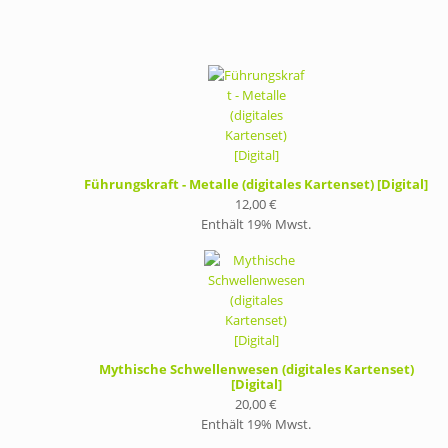
Führungskraft - Metalle (digitales Kartenset) [Digital]
12,00
€
Enthält 19% Mwst.
Mythische Schwellenwesen (digitales Kartenset)
[Digital]
20,00
€
Enthält 19% Mwst.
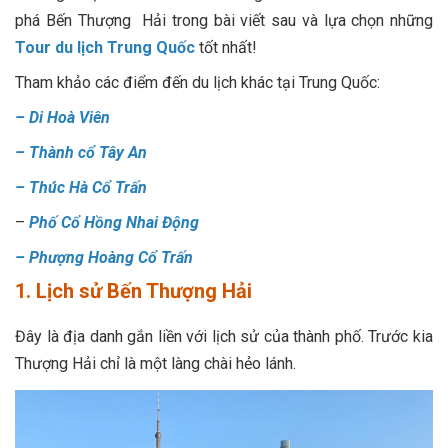
phá Bến Thượng Hải trong bài viết sau và lựa chọn những
Tour du lịch Trung Quốc
tốt nhất!
Tham khảo các điểm đến du lịch khác tại Trung Quốc:
–
Di Hoà Viên
–
Thành cổ Tây An
–
Thúc Hà Cổ Trấn
–
Phố Cổ Hồng Nhai Động
–
Phượng Hoàng Cổ Trấn
1. Lịch sử Bến Thượng Hải
Đây là địa danh gắn liền với lịch sử của thành phố. Trước kia
Thượng Hải chỉ là một làng chài hẻo lánh.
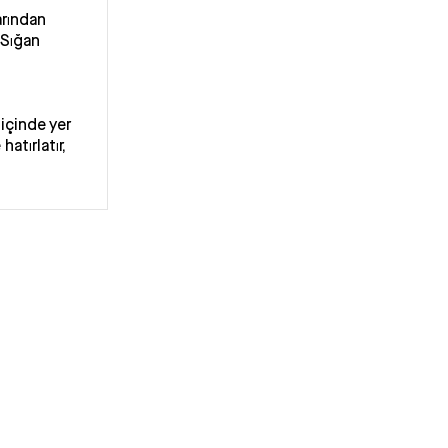
arından
 Sığan
içinde yer
atırlatır,
sızın çekim
ınızı
m etmenizi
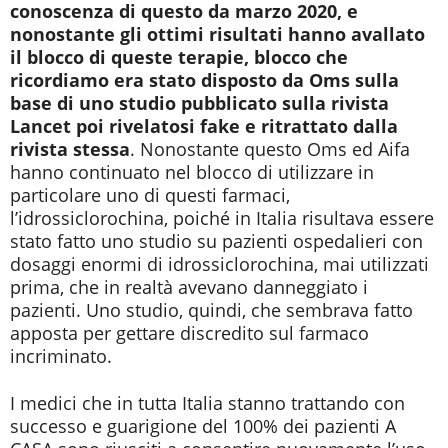
conoscenza di questo da marzo 2020, e
nonostante gli ottimi risultati hanno avallato
il blocco di queste terapie, blocco che
ricordiamo era stato disposto da Oms sulla
base di uno studio pubblicato sulla rivista
Lancet poi rivelatosi fake e ritrattato dalla
rivista stessa
. Nonostante questo Oms ed Aifa
hanno continuato nel blocco di utilizzare in
particolare uno di questi farmaci,
l’idrossiclorochina, poiché in Italia risultava essere
stato fatto uno studio su pazienti ospedalieri con
dosaggi enormi di idrossiclorochina, mai utilizzati
prima, che in realtà avevano danneggiato i
pazienti. Uno studio, quindi, che sembrava fatto
apposta per gettare discredito sul farmaco
incriminato.
I medici che in tutta Italia stanno trattando con
successo e guarigione del 100% dei pazienti A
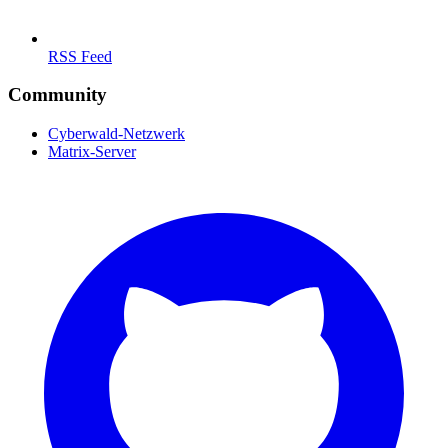
RSS Feed
Community
Cyberwald-Netzwerk
Matrix-Server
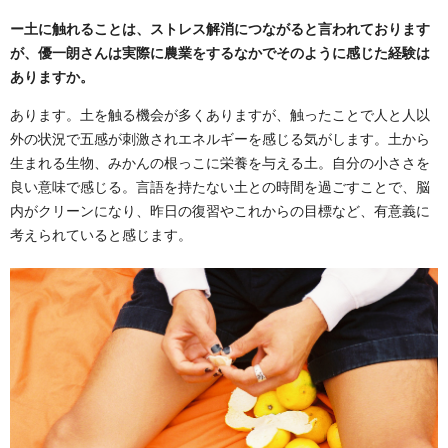
ー土に触れることは、ストレス解消につながると言われております
が、優一朗さんは実際に農業をするなかでそのように感じた経験は
ありますか。
あります。土を触る機会が多くありますが、触ったことで人と人以
外の状況で五感が刺激されエネルギーを感じる気がします。土から
生まれる生物、みかんの根っこに栄養を与える土。自分の小ささを
良い意味で感じる。言語を持たない土との時間を過ごすことで、脳
内がクリーンになり、昨日の復習やこれからの目標など、有意義に
考えられていると感じます。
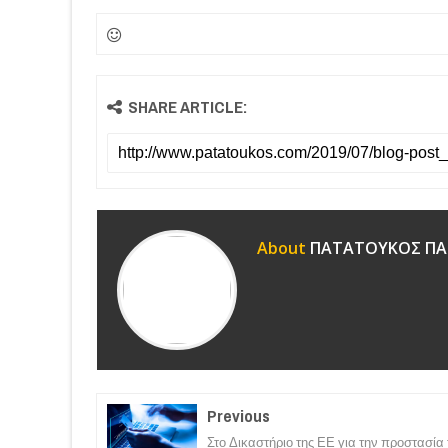
SHARE ARTICLE:
About
ΠΑΤΑΤΟΥΚΟΣ ΠΑ
Previous
Στο Δικαστήριο της ΕΕ για την προστασία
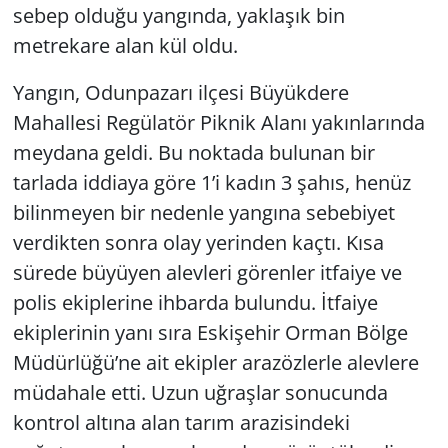
sebep olduğu yangında, yaklaşık bin
metrekare alan kül oldu.
Yangın, Odunpazarı ilçesi Büyükdere
Mahallesi Regülatör Piknik Alanı yakınlarında
meydana geldi. Bu noktada bulunan bir
tarlada iddiaya göre 1’i kadın 3 şahıs, henüz
bilinmeyen bir nedenle yangına sebebiyet
verdikten sonra olay yerinden kaçtı. Kısa
sürede büyüyen alevleri görenler itfaiye ve
polis ekiplerine ihbarda bulundu. İtfaiye
ekiplerinin yanı sıra Eskişehir Orman Bölge
Müdürlüğü’ne ait ekipler arazözlerle alevlere
müdahale etti. Uzun uğraşlar sonucunda
kontrol altına alan tarım arazisindeki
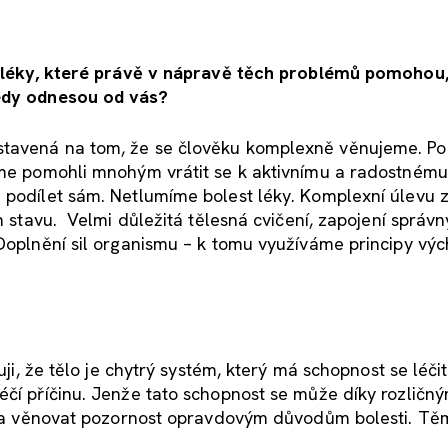
se léky, které právě v nápravě těch problémů pomohou,
tedy odnesou od vás?
ostavená na tom, že se člověku komplexně věnujeme. P
sme pomohli mnohým vrátit se k aktivnímu a radostnému 
 podílet sám. Netlumíme bolest léky. Komplexní úlevu z
ch stavu. Velmi důležitá tělesná cvičení, zapojení správ
 Doplnění sil organismu – k tomu využíváme principy vý
uji, že tělo je chytrý systém, který má schopnost se léčit
éčí příčinu. Jenže tato schopnost se může díky rozličn
třeba věnovat pozornost opravdovým důvodům bolesti. Tě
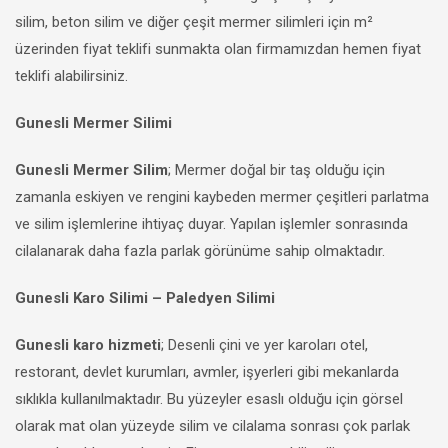
silim, beton silim ve diğer çeşit mermer silimleri için m²
üzerinden fiyat teklifi sunmakta olan firmamızdan hemen fiyat
teklifi alabilirsiniz.
Gunesli Mermer Silimi
Gunesli Mermer Silim
; Mermer doğal bir taş olduğu için
zamanla eskiyen ve rengini kaybeden mermer çeşitleri parlatma
ve silim işlemlerine ihtiyaç duyar. Yapılan işlemler sonrasında
cilalanarak daha fazla parlak görünüme sahip olmaktadır.
Gunesli Karo Silimi – Paledyen Silimi
Gunesli karo hizmeti
; Desenli çini ve yer karoları otel,
restorant, devlet kurumları, avmler, işyerleri gibi mekanlarda
sıklıkla kullanılmaktadır. Bu yüzeyler esaslı olduğu için görsel
olarak mat olan yüzeyde silim ve cilalama sonrası çok parlak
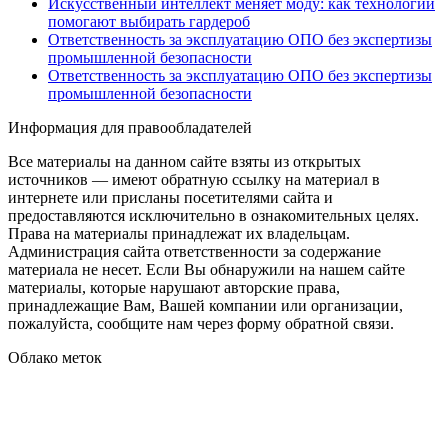
Искусственный интеллект меняет моду: как технологии
помогают выбирать гардероб
Ответственность за эксплуатацию ОПО без экспертизы
промышленной безопасности
Ответственность за эксплуатацию ОПО без экспертизы
промышленной безопасности
Информация для правообладателей
Все материалы на данном сайте взяты из открытых
источников — имеют обратную ссылку на материал в
интернете или присланы посетителями сайта и
предоставляются исключительно в ознакомительных целях.
Права на материалы принадлежат их владельцам.
Администрация сайта ответственности за содержание
материала не несет. Если Вы обнаружили на нашем сайте
материалы, которые нарушают авторские права,
принадлежащие Вам, Вашей компании или организации,
пожалуйста, сообщите нам через форму обратной связи.
Облако меток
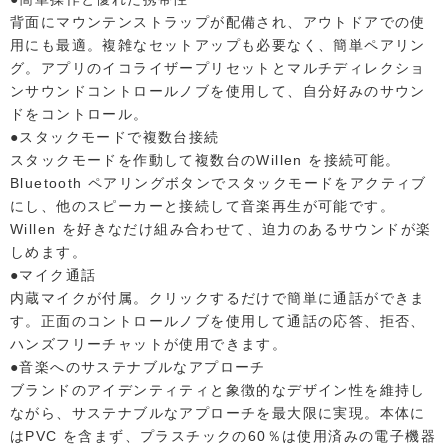
背面にマウンテンストラップが配備され、アウトドアでの使
用にも最適。複雑なセットアップも必要なく、簡単ペアリン
グ。アプリのイコライザープリセットとマルチディレクショ
ンサウンドコントロールノブを使用して、自分好みのサウン
ドをコントロール。
●スタックモードで複数台接続
スタックモードを作動して複数台のWillen を接続可能。
Bluetooth ペアリングボタンでスタックモードをアクティブ
にし、他のスピーカーと接続して音楽再生が可能です。
Willen を好きなだけ組み合わせて、迫力のあるサウンドが楽
しめます。
●マイク通話
内蔵マイクが付属。クリックするだけで簡単に通話ができま
す。正面のコントロールノブを使用して通話の応答、拒否、
ハンズフリーチャットが使用できます。
●音楽へのサステナブルなアプローチ
ブランドのアイデンティティと象徴的なデザイン性を維持し
ながら、サステナブルなアプローチを最大限に実現。本体に
はPVC を含まず、プラスチックの60％は使用済みの電子機器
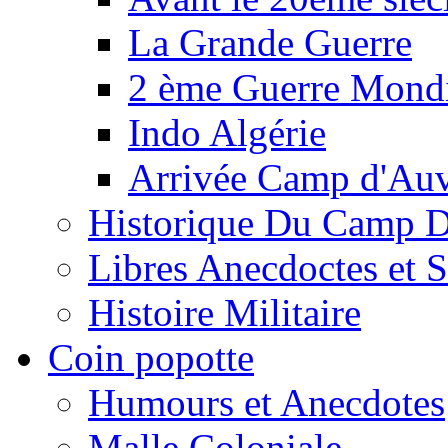
La Grande Guerre
2 ème Guerre Mondi
Indo Algérie
Arrivée Camp d'Au
Historique Du Camp 
Libres Anecdoctes et 
Histoire Militaire
Coin popotte
Humours et Anecdotes
Malle Coloniale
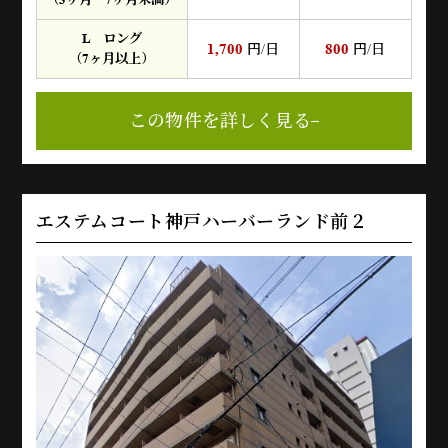
L ロング
1,700
800
円/日
円/日
（7ヶ月以上）
この物件を詳しく見る
エステムコート神戸ハーバーランド前２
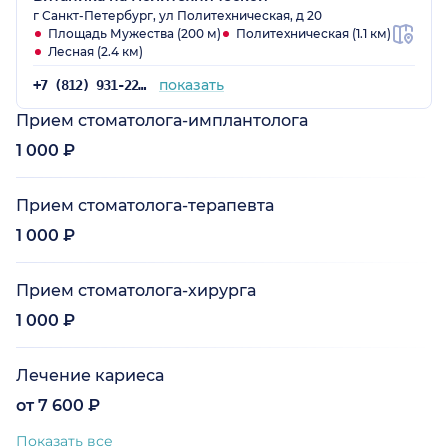
г Санкт-Петербург, ул Политехническая, д 20
Площадь Мужества (200 м)
Политехническая (1.1 км)
Лесная (2.4 км)
показать
+7 (812) 931-22-25
Прием стоматолога-имплантолога
1 000 ₽
Прием стоматолога-терапевта
1 000 ₽
Прием стоматолога-хирурга
1 000 ₽
Лечение кариеса
от 7 600 ₽
Показать все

- WHAT THE TASK REQUIRES
Only lines that include "сайте" belong in the answer; copy all of them from the listing.

- SOLUTION
Все материалы на данном сайте взяты из открытых
материала не несет. Если Вы обнаружили на нашем сайте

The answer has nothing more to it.